Synchronous demodulation is a method for extracting information from an AC carrier signal. Although asynchronous demodulation is used in Anser, synchronous demodulation illustrates basic concepts that are used in the asynchronous design.

The amplitude and phase of an AC signal can be calculated through multiplication by a reference signal that is locked in frequency with the original signal. The multiplication by the reference signal, shifts the signal down to a lower frequency, typically DC, which is then easier to accurately measure. The "locking" of frequencies can be implemented in many ways although the simplest is to use the source of the signal as a reference.

Consider an input signal:

${\displaystyle v(t)=V\sin(\omega t+\varphi )}$

where ${\displaystyle V}$ is the modulating signal we wish to extract. The amplitude and phase of this signal can be determined by multiplying by two reference signals at the same frequency:

${\displaystyle Y(t)=\sin(\omega t)}$
${\displaystyle X(t)=\cos(\omega t)}$

This multiplication result in two quadrature signals:

${\displaystyle v_{y}(t)=v(t)Y(t)={\frac {V}{2}}[\cos(\varphi )-\cos(2\omega t+\varphi )]}$
${\displaystyle v_{x}(t)=v(t)X(t)={\frac {V}{2}}[\sin(\varphi )-\sin(2\omega t+\varphi )]}$

The DC component of the signal is extracted by using an appropriate low-pass filter.
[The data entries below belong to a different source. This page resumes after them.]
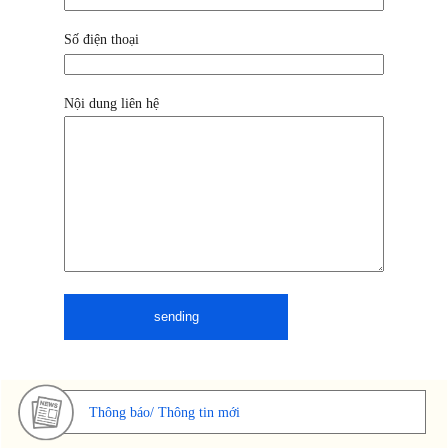
Số điện thoại
Nội dung liên hệ
Thông báo/ Thông tin mới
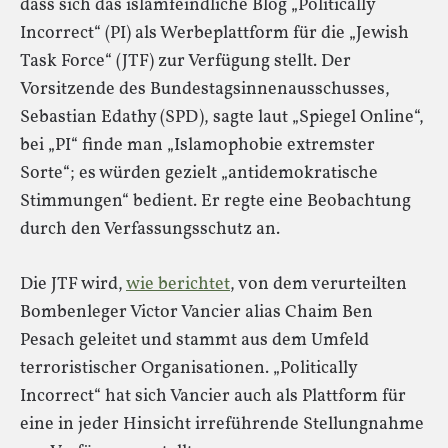
dass sich das islamfeindliche Blog „Politically
Incorrect“ (PI) als Werbeplattform für die „Jewish
Task Force“ (JTF) zur Verfügung stellt. Der
Vorsitzende des Bundestagsinnenausschusses,
Sebastian Edathy (SPD), sagte laut „Spiegel Online“,
bei „PI“ finde man „Islamophobie extremster
Sorte“; es würden gezielt „antidemokratische
Stimmungen“ bedient. Er regte eine Beobachtung
durch den Verfassungsschutz an.
Die JTF wird,
wie berichtet
, von dem verurteilten
Bombenleger Victor Vancier alias Chaim Ben
Pesach geleitet und stammt aus dem Umfeld
terroristischer Organisationen. „Politically
Incorrect“ hat sich Vancier auch als Plattform für
eine in jeder Hinsicht irreführende Stellungnahme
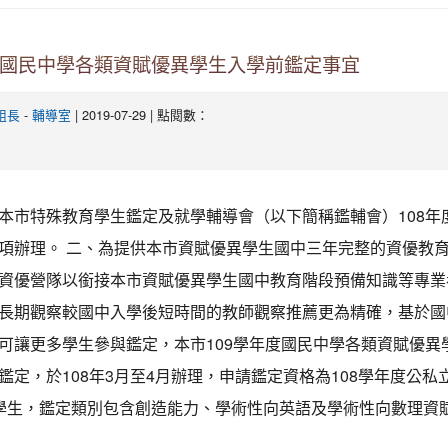
度國民中學各類資賦優異學生入學前鑑定事宜
-
| 2019-07-29 | 點閱數：
組長
輔導室
本市特殊教育學生鑑定及就學輔導會（以下簡稱鑑輔會）108年
項辦理。 二、為提供本市資賦優異學生國中三年完整的資優教
資優營隊以銜接本市資賦優異學生國中教育階段預備知識等專業
長期觀察較國中入學後短時間的教師觀察推薦更為精確，基於國
可讓更多學生參與鑑定，本市109學年度國民中學各類資賦優異
鑑定，於108年3月至4月辦理，申請鑑定資格為108學年度公私
學生，鑑定類別包含創造能力、學術性向英語及學術性向數理資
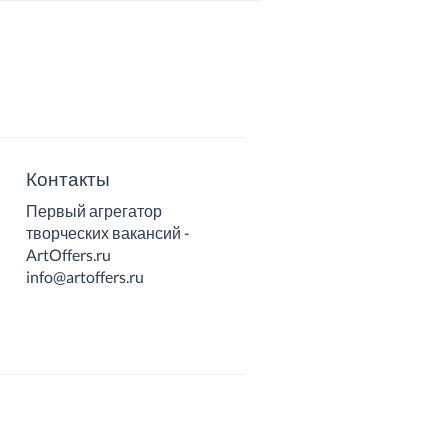
Контакты
Первый агрегатор
творческих вакансий -
ArtOffers.ru
info@artoffers.ru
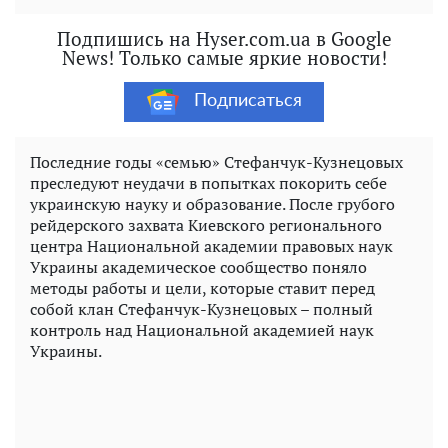
Подпишись на Hyser.com.ua в Google
News! Только самые яркие новости!
Подписаться
Последние годы «семью» Стефанчук-Кузнецовых
преследуют неудачи в попытках покорить себе
украинскую науку и образование. После грубого
рейдерского захвата Киевского регионального
центра Национальной академии правовых наук
Украины академическое сообщество поняло
методы работы и цели, которые ставит перед
собой клан Стефанчук-Кузнецовых – полный
контроль над Национальной академией наук
Украины.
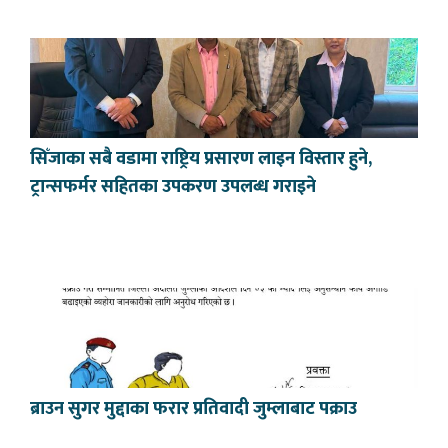
सिँजाका सबै वडामा राष्ट्रिय प्रसारण लाइन विस्तार हुने,
ट्रान्सफर्मर सहितका उपकरण उपलब्ध गराइने
ब्राउन सुगर मुद्दाका फरार प्रतिवादी जुम्लाबाट पक्राउ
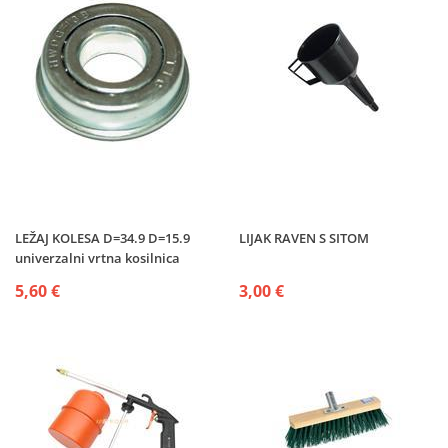
LEŽAJ KOLESA D=34.9 D=15.9
LIJAK RAVEN S SITOM
univerzalni vrtna kosilnica
5,60 €
3,00 €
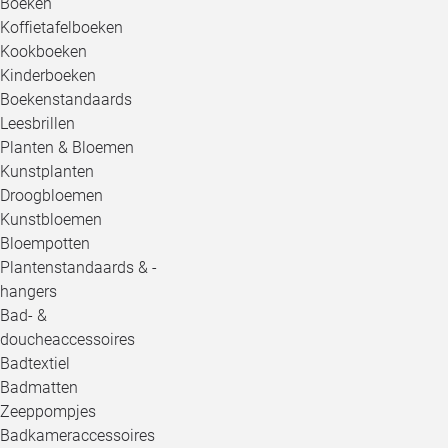
Boeken
Koffietafelboeken
Kookboeken
Kinderboeken
Boekenstandaards
Leesbrillen
Planten & Bloemen
Kunstplanten
Droogbloemen
Kunstbloemen
Bloempotten
Plantenstandaards & -
hangers
Bad- &
doucheaccessoires
Badtextiel
Badmatten
Zeeppompjes
Badkameraccessoires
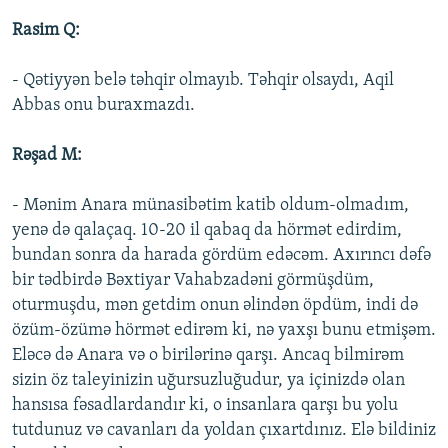
Rasim Q:
- Qətiyyən belə təhqir olmayıb. Təhqir olsaydı, Aqil
Abbas onu buraxmazdı.
Rəşad M:
- Mənim Anara münasibətim katib oldum-olmadım,
yenə də qalaçaq. 10-20 il qabaq da hörmət edirdim,
bundan sonra da harada gördüm edəcəm. Axırıncı dəfə
bir tədbirdə Bəxtiyar Vahabzadəni görmüşdüm,
oturmuşdu, mən getdim onun əlindən öpdüm, indi də
özüm-özümə hörmət edirəm ki, nə yaxşı bunu etmişəm.
Eləcə də Anara və o birilərinə qarşı. Ancaq bilmirəm
sizin öz taleyinizin uğursuzluğudur, ya içinizdə olan
hansısa fəsadlardandır ki, o insanlara qarşı bu yolu
tutdunuz və cavanları da yoldan çıxartdınız. Elə bildiniz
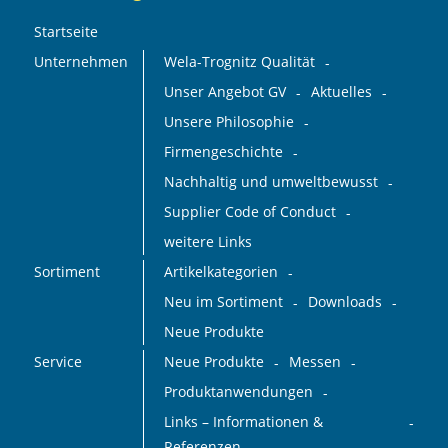
Startseite
Unternehmen
Wela-Trognitz Qualität
Unser Angebot GV
Aktuelles
Unsere Philosophie
Firmengeschichte
Nachhaltig und umweltbewusst
Supplier Code of Conduct
weitere Links
Sortiment
Artikelkategorien
Neu im Sortiment
Downloads
Neue Produkte
Service
Neue Produkte
Messen
Produktanwendungen
Links – Informationen &
Referenzen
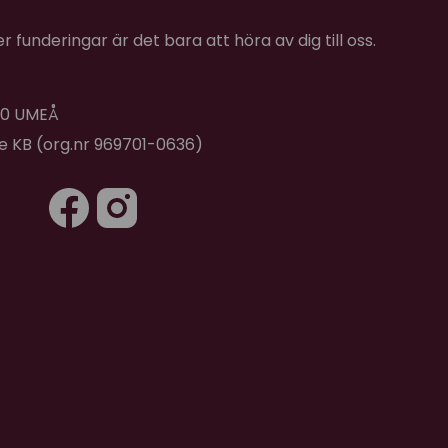
 funderingar är det bara att höra av dig till oss.
 40 UMEÅ
de KB (org.nr 969701-0636)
The resulting DC values are:

${\displaystyle v'_{y}(t)={\frac {v}{2}}\cos(\varphi )}$
${\displaystyle v'_{x}(t)={\frac {v}{2}}\sin(\varphi )}$

The amplitude of the modulating signal $V$ can be found using:

${\displaystyle V=2{\sqrt {(v'_{x}(t)^{2}+v'_{y}(t)^{2})}}}$
The phase of the signal can be found using:
${\displaystyle \varphi =\arctan \left({\frac {v'_{y}(t)}{v'_{x}(t)}}\right)}$

Demodulating using this technique requires ${\displaystyle Y(t)}$ and ${\displaystyle X(t)}$ be generated from the reference source. This requires each of the eight coil voltages (20.5kHz, 21.5kHz...) to be individually sampled for processing, requiring an analogue to digital converter with a very high aggregate sampling frequency. Instead, simulated reference signals may be used to generate ${\displaystyle Y(t)}$and ${\displaystyle X(t)}$which results in asynchronous demodulation.